Mississippi State Auditor Chad White went to Washington, told Congress exactly what was wrong, and watched them do absolutely nothing about it. Now he is saying it out loud so the rest of America can hear it.

White testified before Congress that the same child care and nonprofit fraud being exposed in Minnesota is running rampant in Mississippi. Federal programs pushing money down to states, nonprofits, and child care centers are riddled with structural flaws that make fraud not just possible but easy. And the people responsible for stopping it have not been paying attention.

"I testified before Congress and I told them that all sorts of federal programs that were pushing money down to the states, to nonprofits, child care centers, all sorts of organizations were broken," White said. "The Department of Human Services is not monitoring its sub grantees, its nonprofits, to ensure that the dollars are reaching needy folks, that those programs had fundamental flaws that made fraud very, very easy."

Congress heard him out. Then they did what they always do.

"So what did Congress do in response to that testimony? Well, they did what they typically do, which is nothing at all," White said.

The specific failures White identified are infuriating in their simplicity. Nobody is verifying whether children are actually showing up to the child care centers collecting taxpayer money. Nobody is checking whether those centers are reporting what they are legally required to report. Nobody is making state agencies publicly account for where the dollars are going.

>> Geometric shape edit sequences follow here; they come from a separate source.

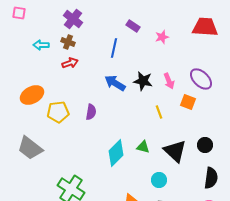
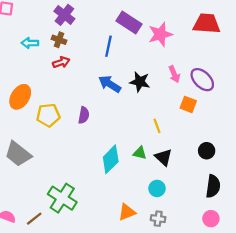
purple rectangle: (133, 26) -> (129, 23), size x1.6
pink star: (162, 37) -> (160, 34), size x1.6
pink arrow: (169, 81) -> (174, 74), moved
orange ellipse: (32, 95) -> (20, 97), turned -30
yellow line: (159, 112) -> (157, 126), moved
black triangle: (175, 151) -> (163, 157), moved, size x0.7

"Whether these kids are actually in the child care centers or if we're just paying them for existing, there's far too little attention being paid to whether the kids are actually learning anything," White said. "This has all got to stop."

White is clear about the limits of his own role. As auditor he can expose the problem but cannot fix it. That responsibility falls to state leaders and ultimately the federal government.

Minnesota grabbed the headlines. But Minnesota is not the exception. It is the example. The same system, the same broken oversight, and the same missing accountability exist in states across the country. Chad White tried to tell Congress that. They ignored him.

The American taxpayer deserves better than a government that only acts when a YouTuber goes viral.